My illness was acute: My heart rate dropped below 50, and weeks later I collapsed with symptoms similar to a heart attack, but with a normal EKG. I lost a lot of weight, was confined to bed for a period, and became short of breath with the least exertion. It took me three years to recover. And during those years, I learned two important facts: My recovery depended on avoiding exposure to electromagnetic fields as much as possible; and my illness was precisely described in the medical literature of Eastern Europe and was called radio wave sickness. I also learned that the electrocautery devices used to cut tissue and seal blood vessels expose surgeons to much higher levels of radio frequency radiation than is allowed in any other profession.
In 1996, when the wireless revolution began in earnest in the United States, I joined a worldwide network of concerned scientists and doctors and became active in disseminating information about the health and environmental effects of these new technologies.
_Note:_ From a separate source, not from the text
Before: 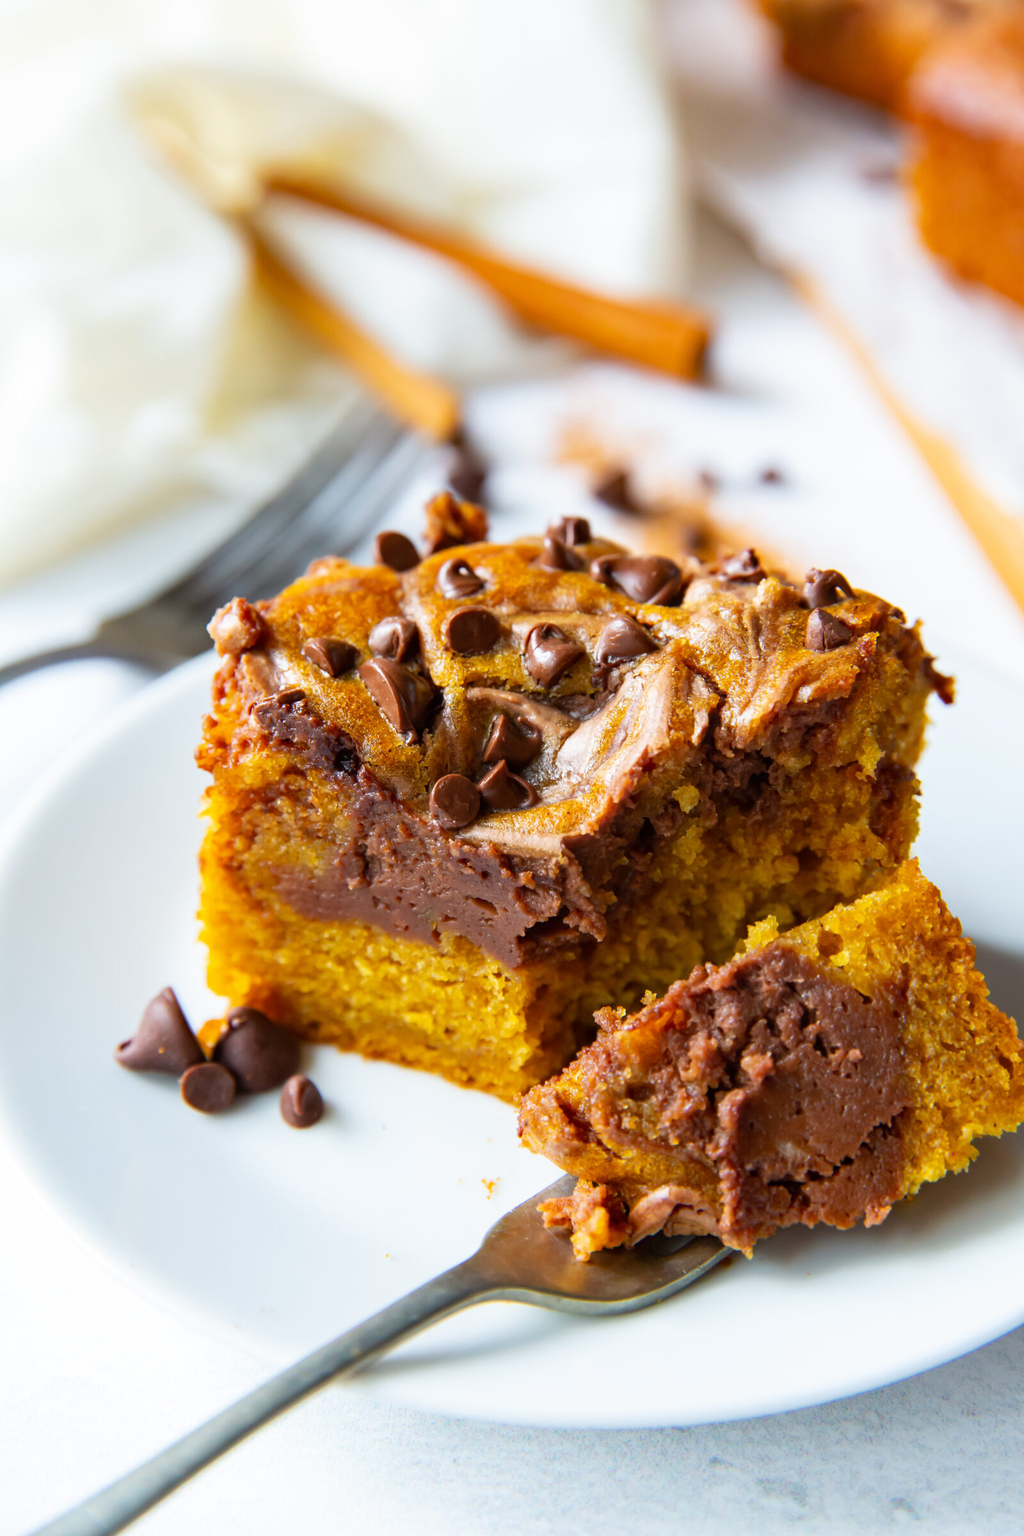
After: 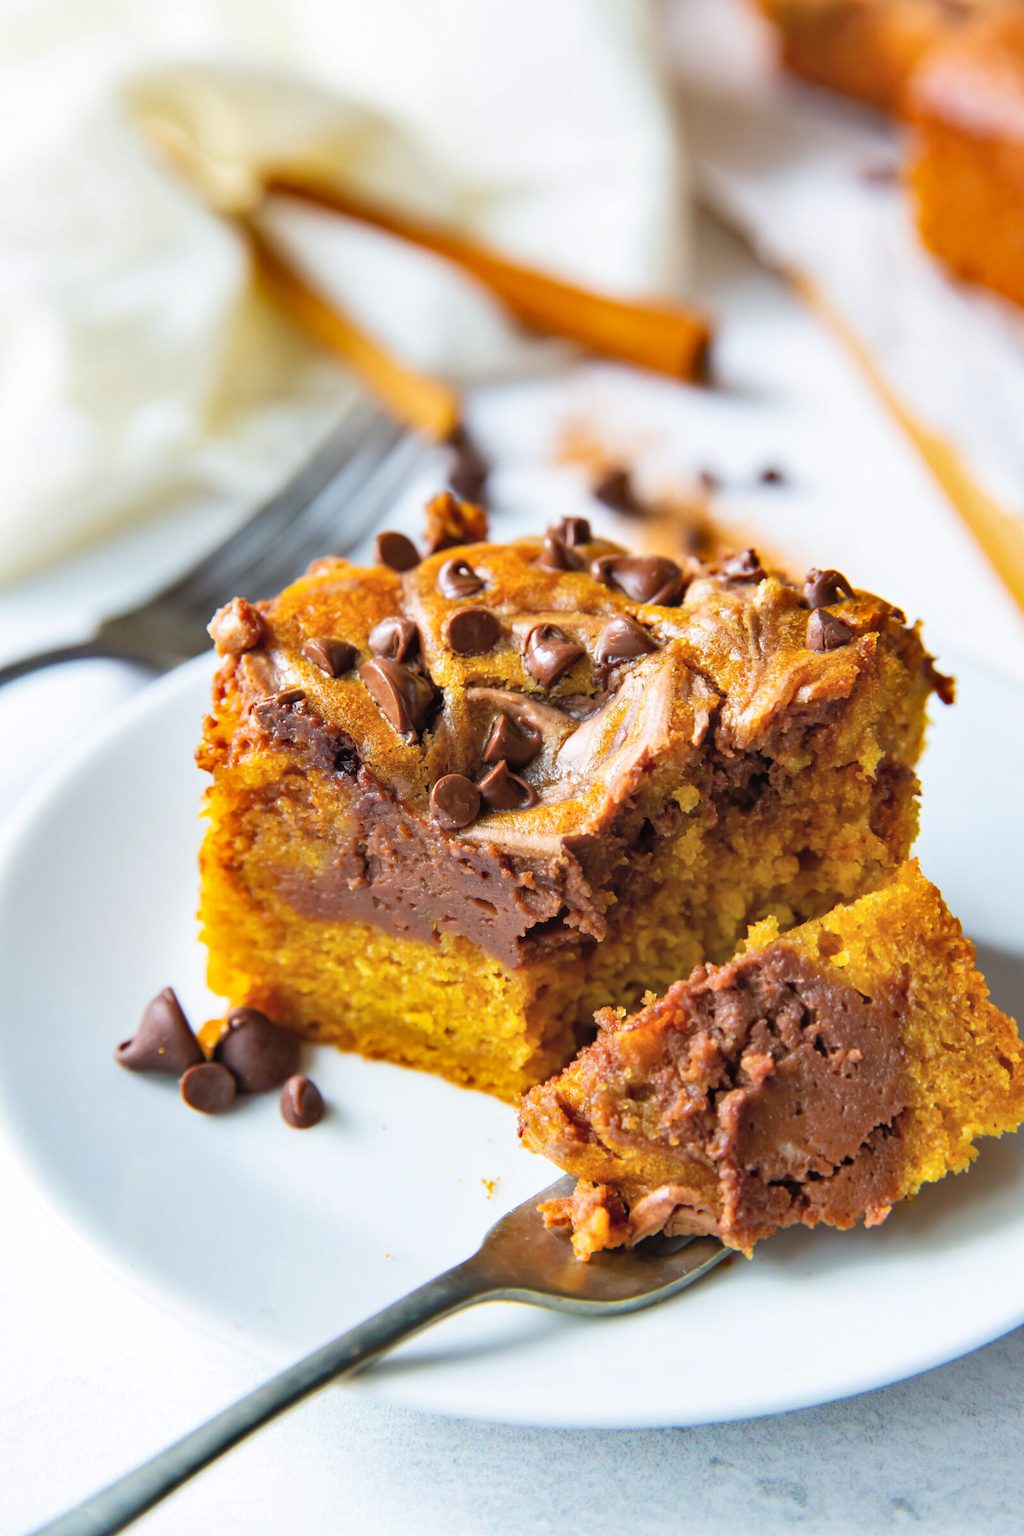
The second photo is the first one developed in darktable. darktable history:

I also began advocating -- because no one else was doing it -- for the surprisingly large numbers of Americans who might have been injured, disabled, made homeless and driven to suicide by the increasingly inescapable radiation emitted by cell phones and towers, wireless computers, routers and access points and the seemingly endless variety of other products containing radio transmitters.
A 1998 telephone survey by the California Department of Health Services found that 3.2 percent of respondents stated that their health was seriously affected by electromagnetic fields, and that an estimated 120,000 Californians were disabled by such fields and couldn't work. This study, published in Environmental Health Perspectives, the journal of the National Institute of Environmental Health Sciences, received no publicity.
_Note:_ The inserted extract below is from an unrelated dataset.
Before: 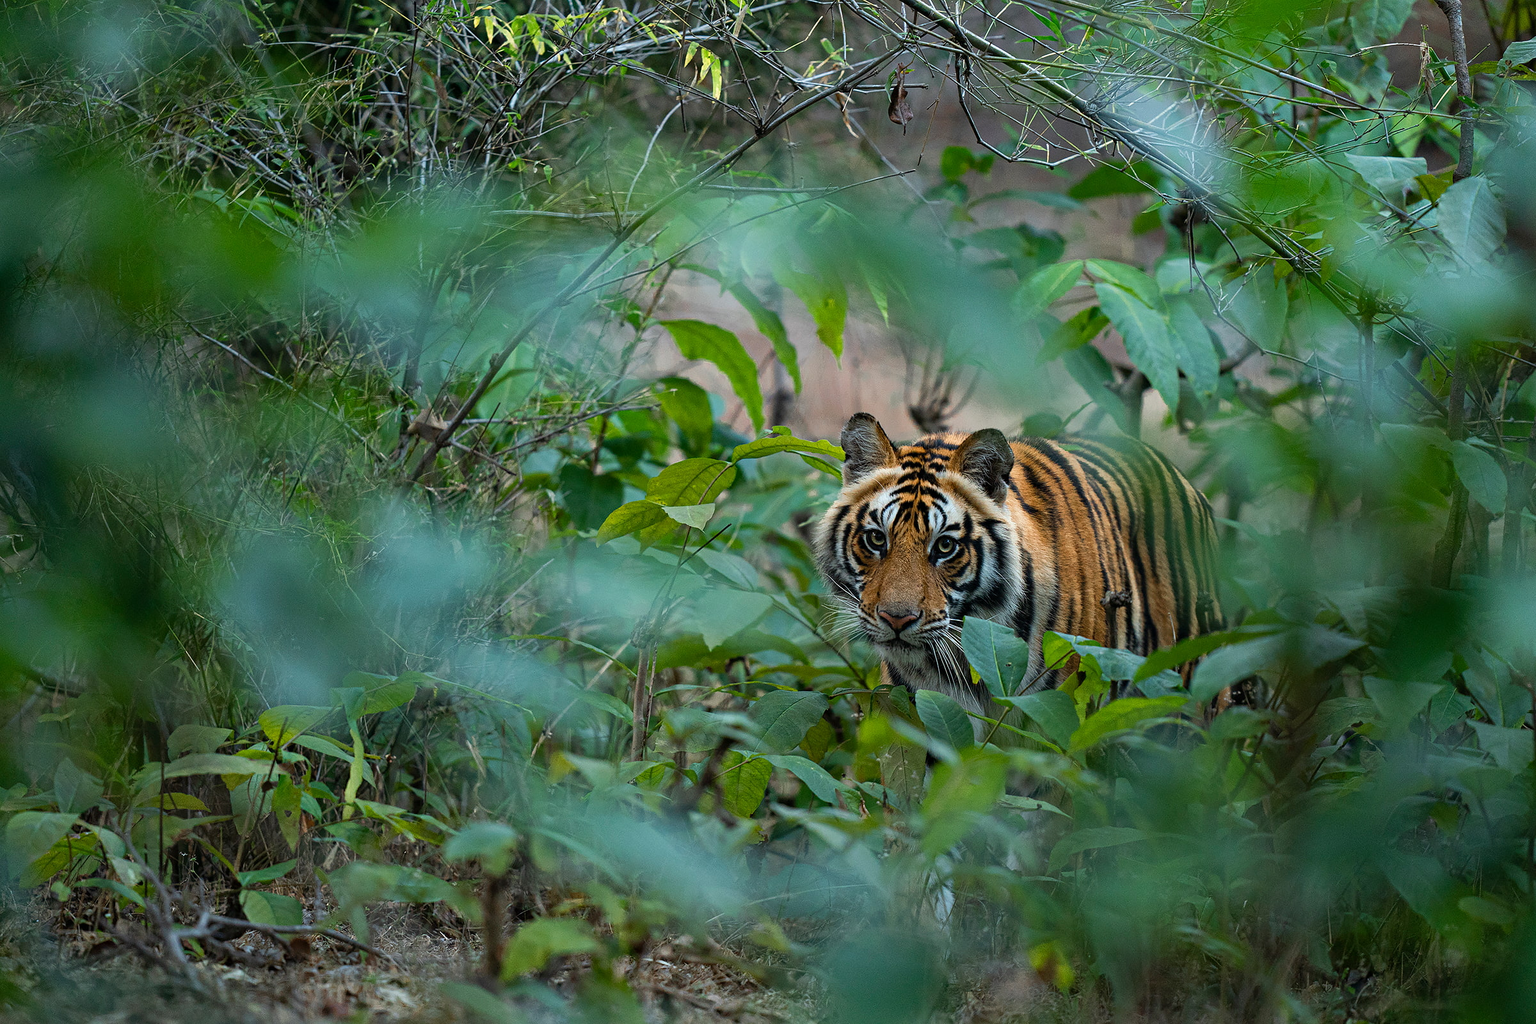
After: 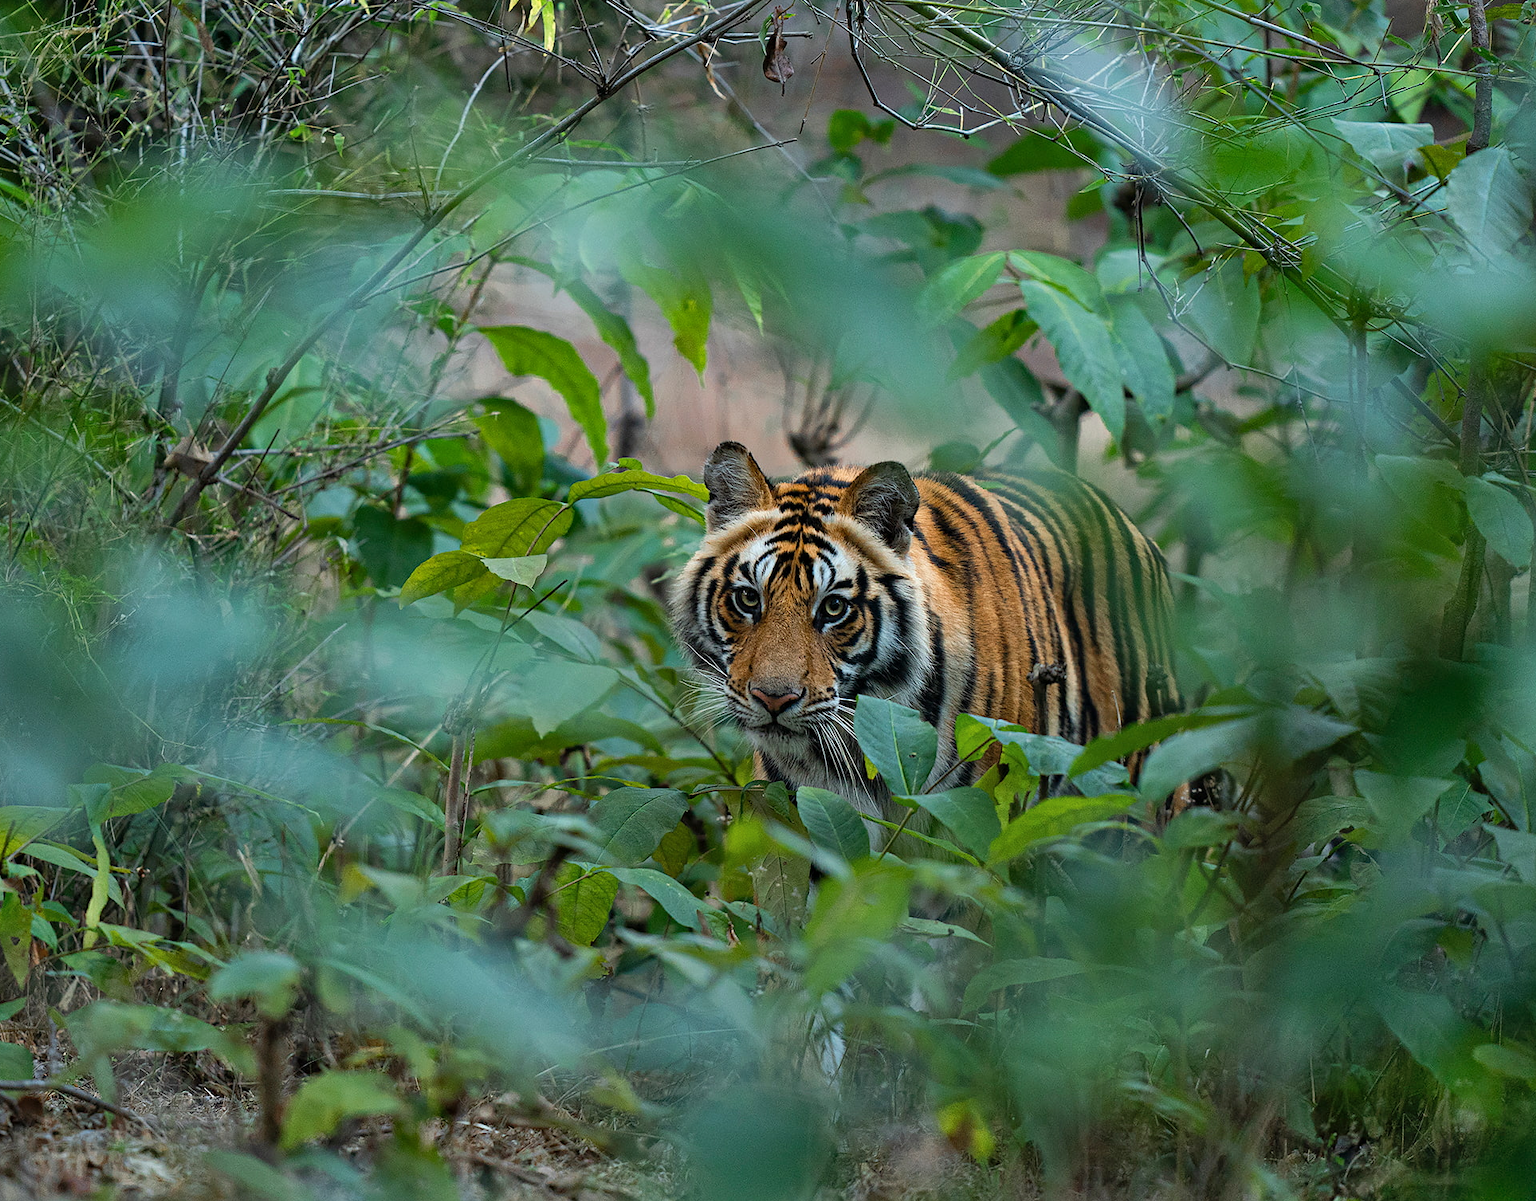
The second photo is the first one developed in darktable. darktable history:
crop and rotate: left 17.959%, top 5.771%, right 1.742%
shadows and highlights: soften with gaussian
The alarming experiments conducted on more than 2,000 laboratory animals since 1988 by neurosurgeon Leif Salford and his colleagues at the University of Lund in Sweden have received no publicity either. Their studies show that a two-minute exposure to an ordinary cell phone causes leakage of the blood-brain barrier; that a two-hour exposure causes permanent damage to brain cells; that chronic exposure causes permanent impairment of memory; that DNA is altered; and that all these effects can occur at power levels equivalent to holding a cell phone or a wireless computer four feet from your head, or living 500 feet from a typical cell tower.
Wi-Fi is newer than cell phones, and the experiments done with phones haven't yet been done with computers. But in principle, the biological effects should be identical, and in practice complaints about Wi-Fi, everywhere in the world, are more widespread, and the health effects appear to be more severe.
This technology has effects on environment, health, and access to buildings by people with disabilities, that our society has yet to come to grips with. The council should do the right thing and vote "no" on this plan.

Santa Fean Arthur Firstenberg is the founder and president of the Cellular Phone Task Force.